Apple has announced an update to its AI model. This has announced that it will feature Apple Intelligence features across iO, MacO and more. However, according to the company’s own benchmarks, the models perform older models from rival high-tech companies, including Openai.
In a blog post Monday, Apple said that the Human Tester rated the quality of the text generated by the latest “Apple On-Device” model running offline on products including the iPhone as “equivalently” and not greater than text on comparable sized Google and Alibaba models. Meanwhile, these same testers are designed to evaluate Apple’s more capable new model called “Apple Server” and run in the company’s data center behind Openai’s one-year-old GPT-4o.
According to Apple, in another test that assesses Apple’s model’s ability to analyze images, human raters preferred Meta’s Llama 4 Scout model over Apple Server. That’s a bit surprising. In many tests, the Llama 4 Scout performs worse than the major models in AI labs such as Google, Anthropic, and Openai.

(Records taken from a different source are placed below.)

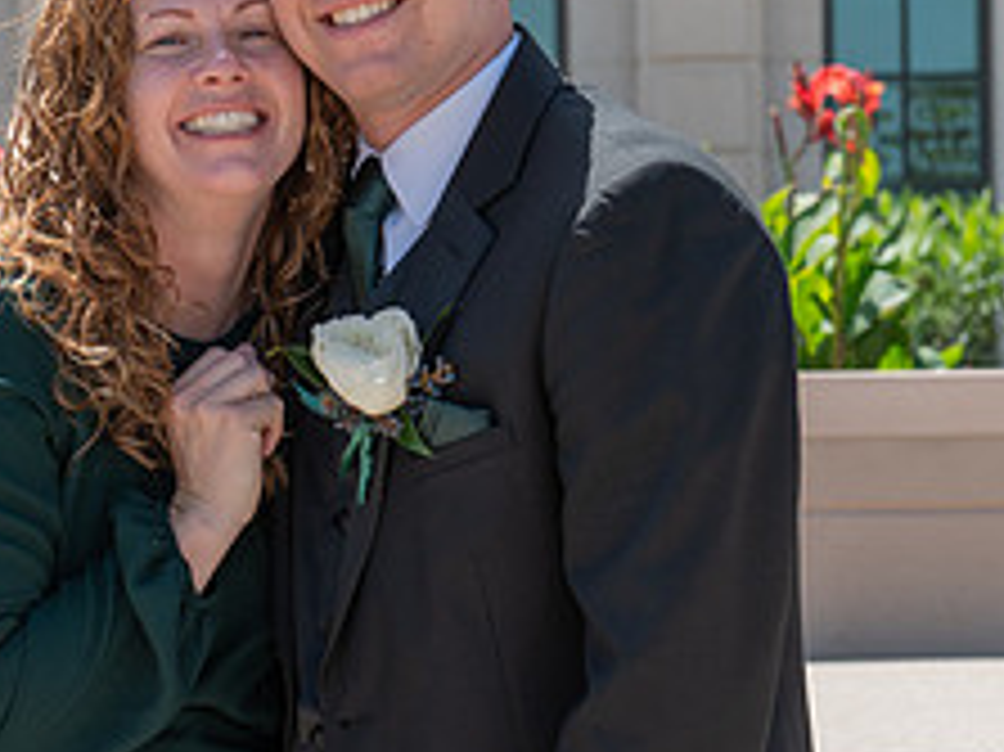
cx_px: 297
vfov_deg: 8.5
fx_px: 5073
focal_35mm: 175
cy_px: 482
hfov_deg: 11.3
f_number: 7.1
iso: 320
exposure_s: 1/800
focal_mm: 70
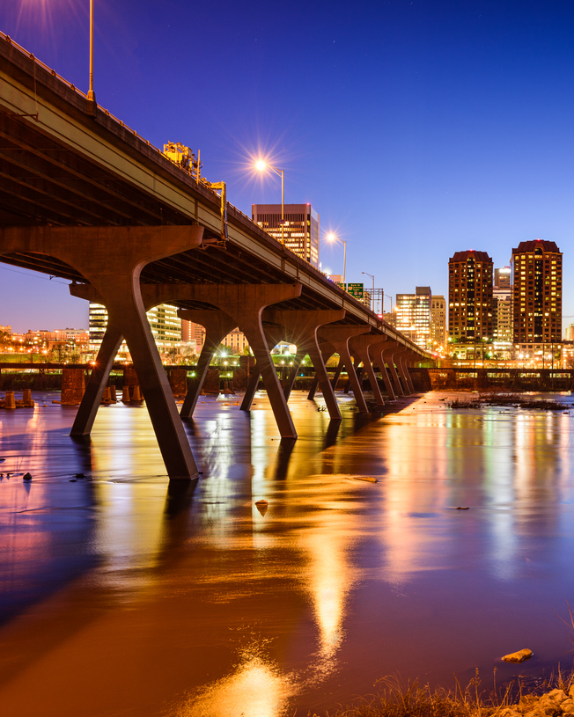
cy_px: 366
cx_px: 393
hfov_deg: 37.7
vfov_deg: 46.8
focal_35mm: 39
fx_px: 828
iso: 125
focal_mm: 27
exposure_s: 30
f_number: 8
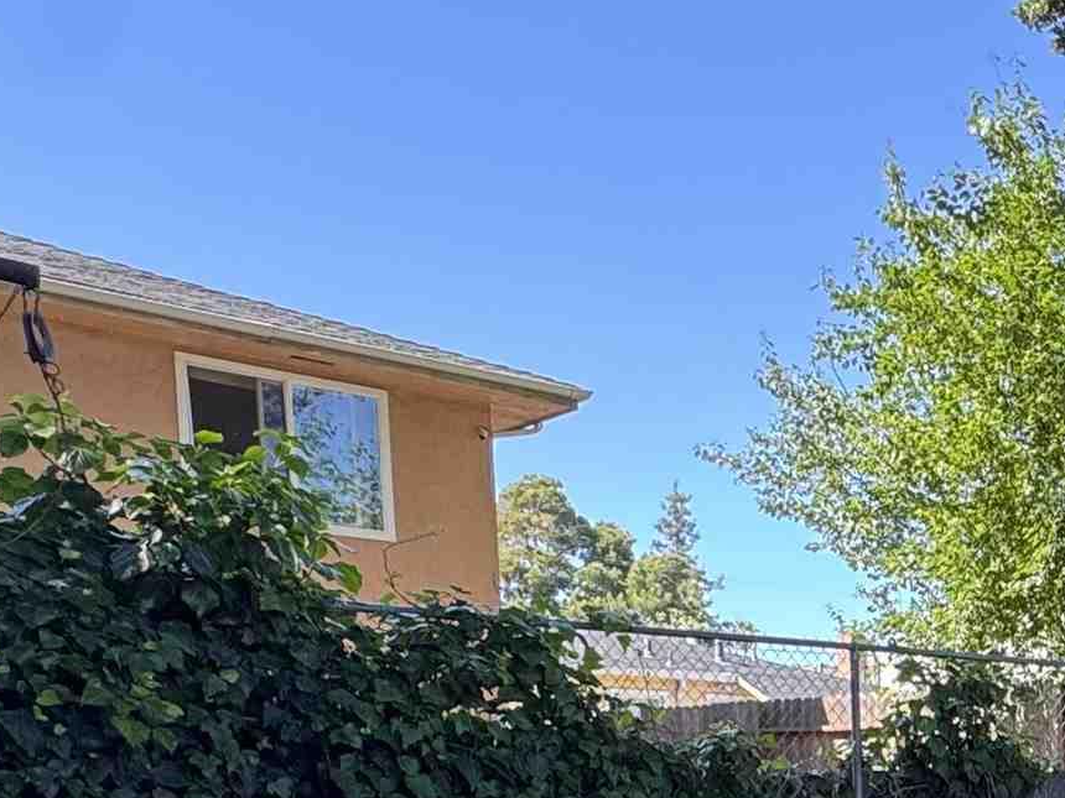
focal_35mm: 50
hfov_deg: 29.3
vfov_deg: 26.1
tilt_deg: -6.2
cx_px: 1450
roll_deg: +0.0
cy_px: 948
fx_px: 1538
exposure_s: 1/103
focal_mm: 2.22
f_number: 2.2
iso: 40
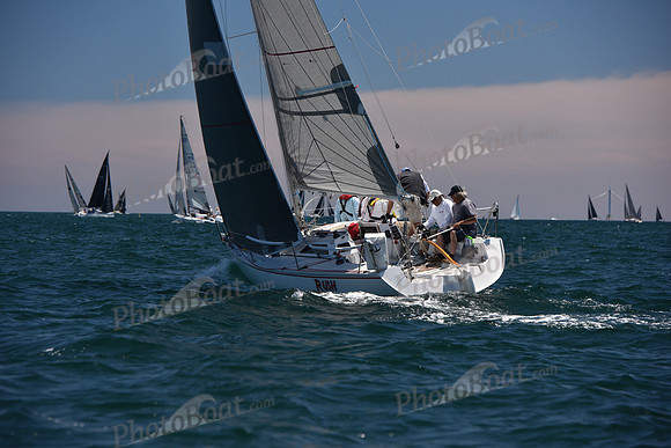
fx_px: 2703
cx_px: 336
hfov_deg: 14.2
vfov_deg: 9.5
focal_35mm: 145
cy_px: 224
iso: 250
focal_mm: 145
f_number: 6.3
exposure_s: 1/800
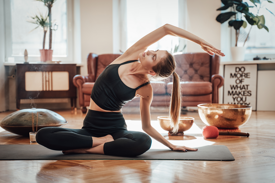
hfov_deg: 31.9
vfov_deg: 21.6
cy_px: 92
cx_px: 138
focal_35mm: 63
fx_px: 481
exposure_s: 1/320
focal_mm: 63
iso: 400
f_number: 2.8
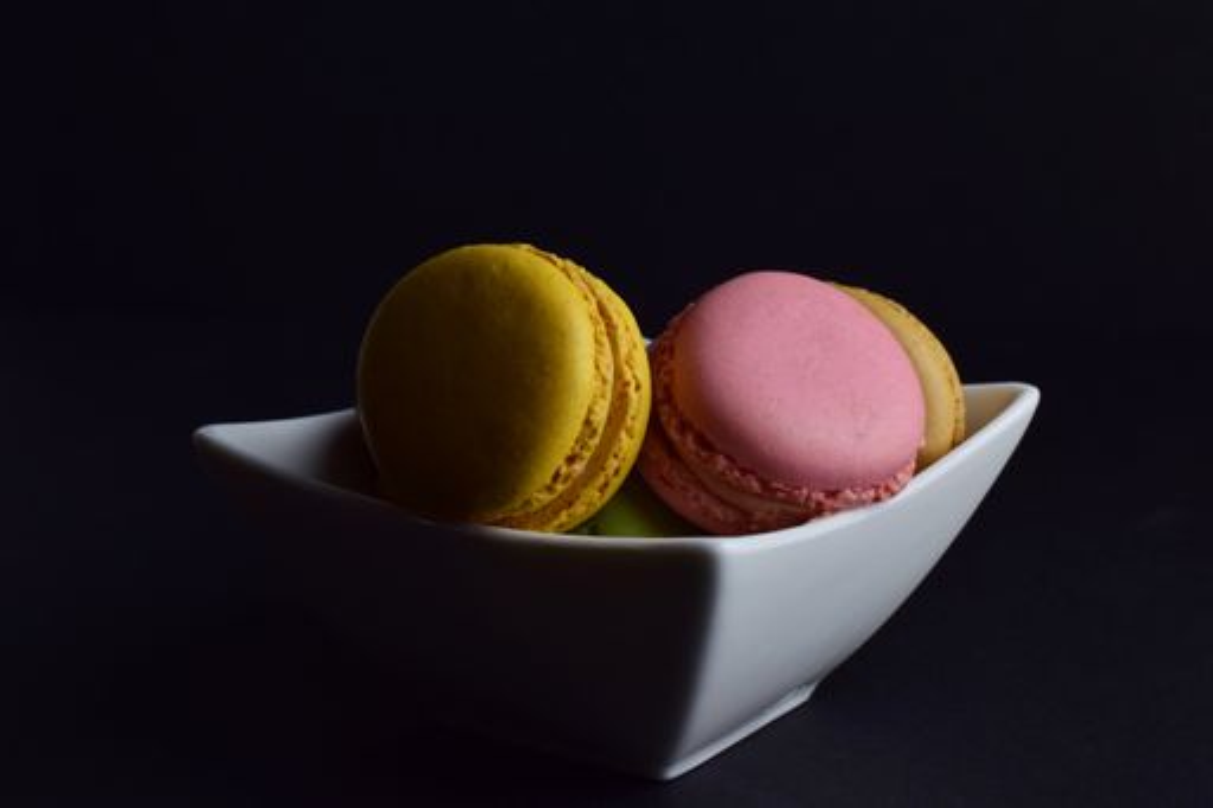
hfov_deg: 27.0
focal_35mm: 75
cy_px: 404
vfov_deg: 18.2
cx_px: 606
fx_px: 2526
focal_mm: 50
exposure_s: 1/10
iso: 100
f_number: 16
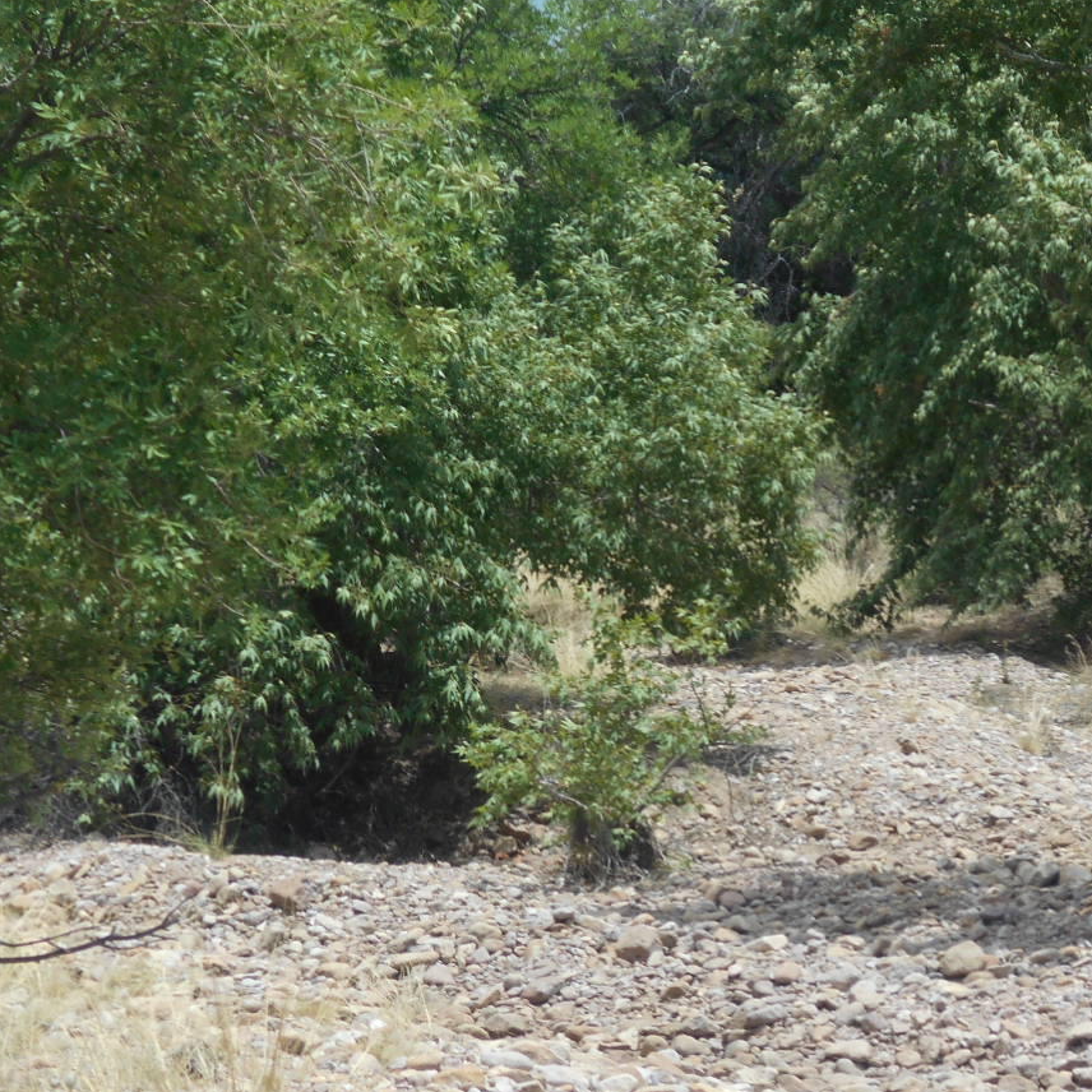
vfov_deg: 10.8
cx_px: 427
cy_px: 691
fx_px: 5782
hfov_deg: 10.8
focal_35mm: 162
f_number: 5.5
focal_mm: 17.6
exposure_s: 1/400
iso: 80
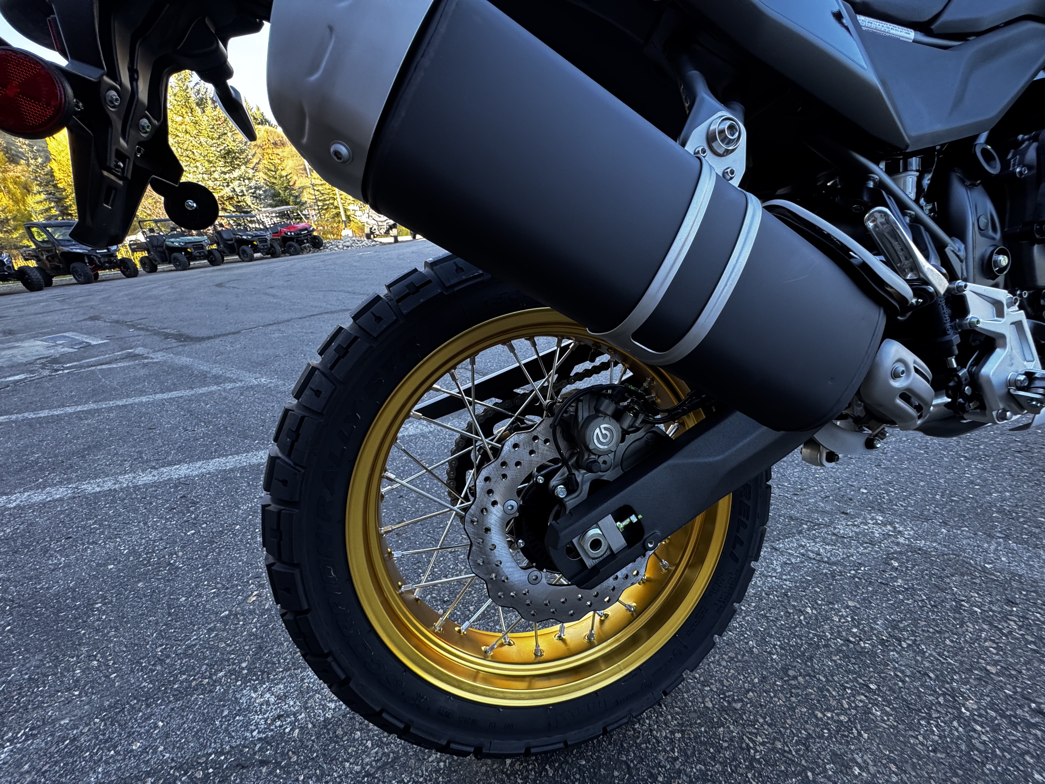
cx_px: 522
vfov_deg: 85.7
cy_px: 392
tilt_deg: -24.8
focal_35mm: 14
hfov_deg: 102.1
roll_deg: +6.2
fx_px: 423
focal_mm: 2.22
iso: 160
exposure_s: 1/99
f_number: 2.2
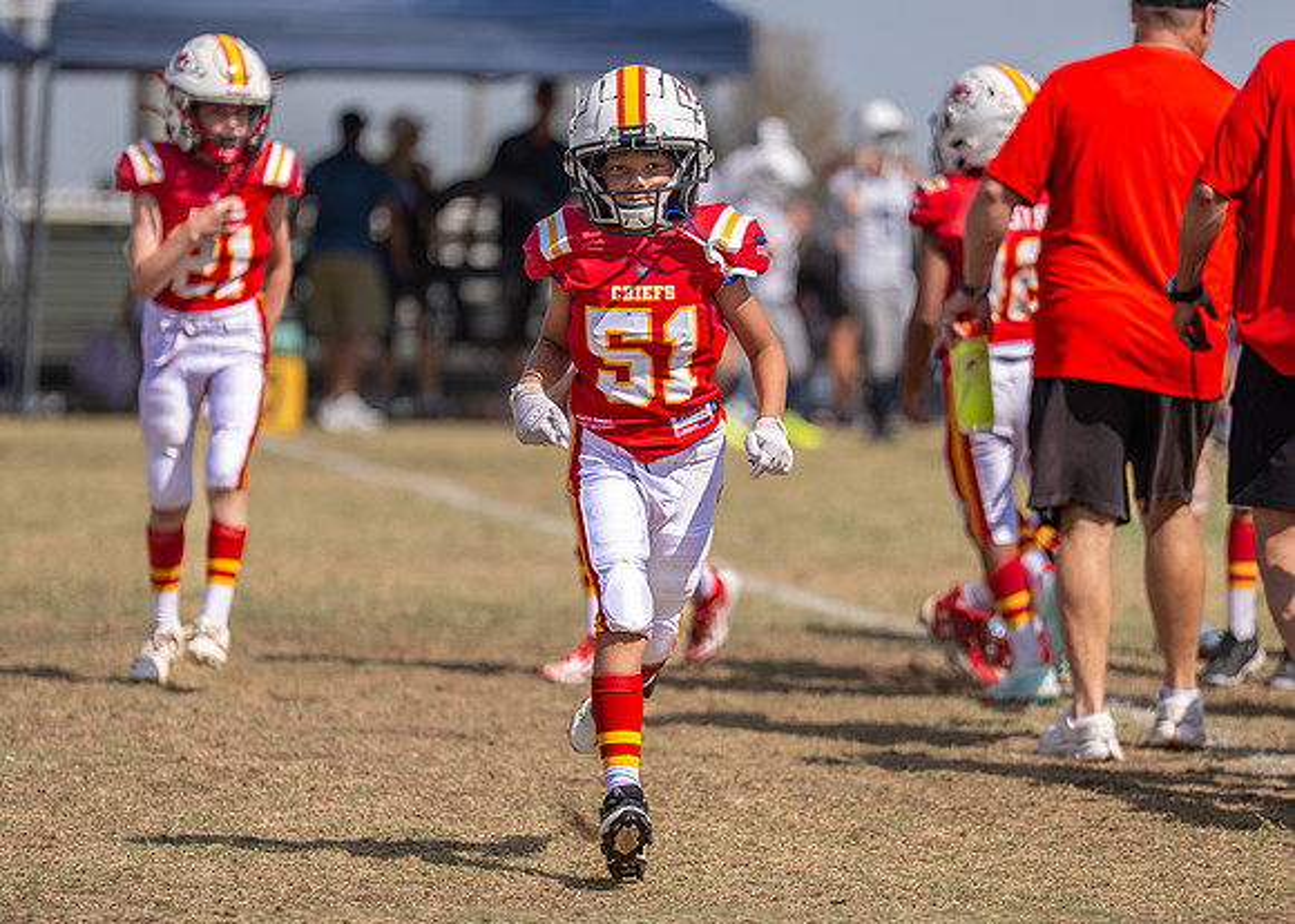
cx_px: 685
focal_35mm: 287
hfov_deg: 7.0
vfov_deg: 5.0
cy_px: 481
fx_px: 10547
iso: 100
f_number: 2.8
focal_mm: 200
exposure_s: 1/2500
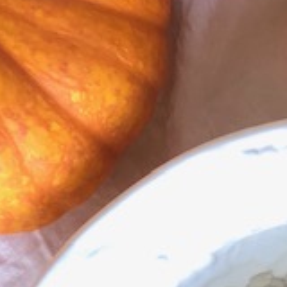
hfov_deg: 8.6
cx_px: 359
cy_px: 461
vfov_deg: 8.5
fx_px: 1885
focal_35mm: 201
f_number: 2.8
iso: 160
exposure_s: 1/30
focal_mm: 6.6
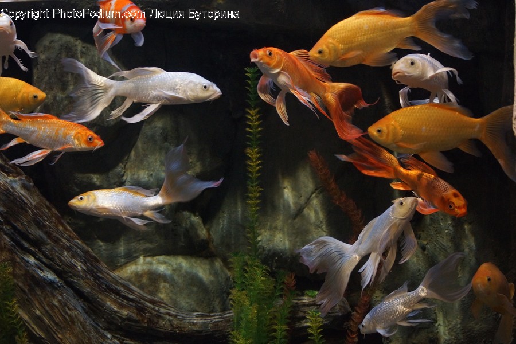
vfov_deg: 13.0
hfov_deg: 19.5
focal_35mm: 105
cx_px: 258
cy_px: 172
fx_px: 1505
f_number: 4
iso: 1600
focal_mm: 70
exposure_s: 1/60
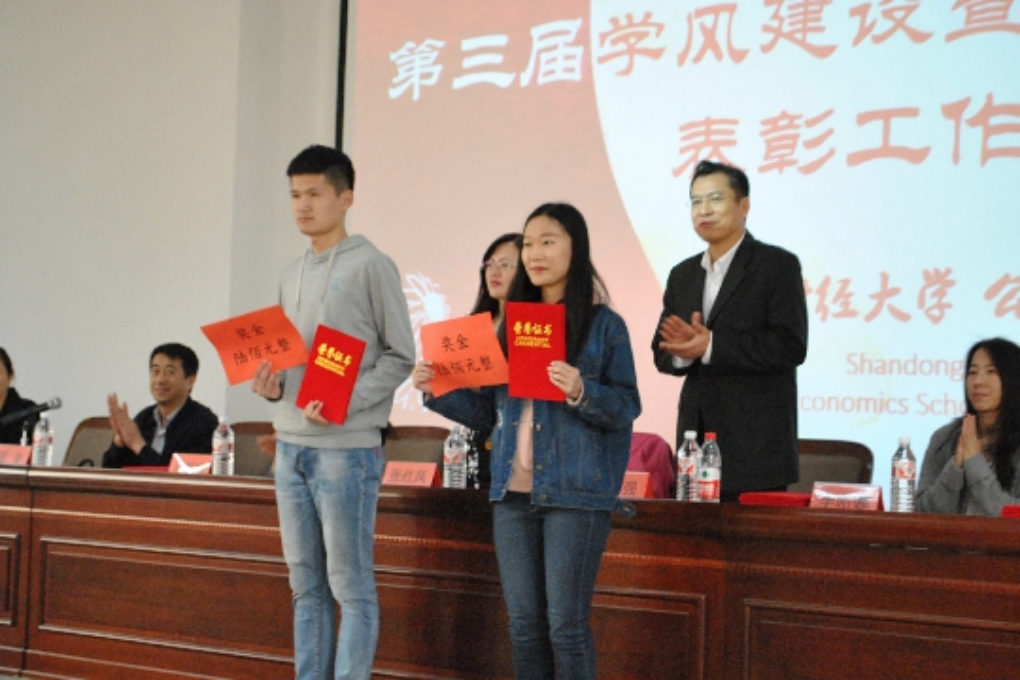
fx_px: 1870
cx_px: 510
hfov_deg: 30.5
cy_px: 340
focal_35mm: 66
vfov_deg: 20.6
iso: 1600
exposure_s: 1/30
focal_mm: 44
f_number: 5.3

The benchmark results add credibility to the report that suggests that Apple’s AI research division is struggling to keep up with its Cutthroat AI race competitors. Apple’s AI capabilities have been overwhelmed in recent years, and the promised Siri upgrades have been delayed indefinitely. Some customers are suing Apple and accusing them of marketing AI capabilities for products that are not yet offered.
In addition to text generation, Apple On-Device, which has a size of approximately 3 billion parameters, drives features such as summaries and text analysis. (Parameters roughly correspond to the model’s problem-solving skills, and models with models with more parameters generally perform better than those with fewer parameters.) As of Monday, third-party developers can take advantage of it via Apple’s Foundation Models Framework.
Apple says that both Apple On-Device and Apple Server have improved tool usage and efficiency compared to its predecessors, allowing you to understand around 15 languages. This is thanks to an extended training dataset that includes image data, PDFs, documents, manuscripts, infographics, tables and charts.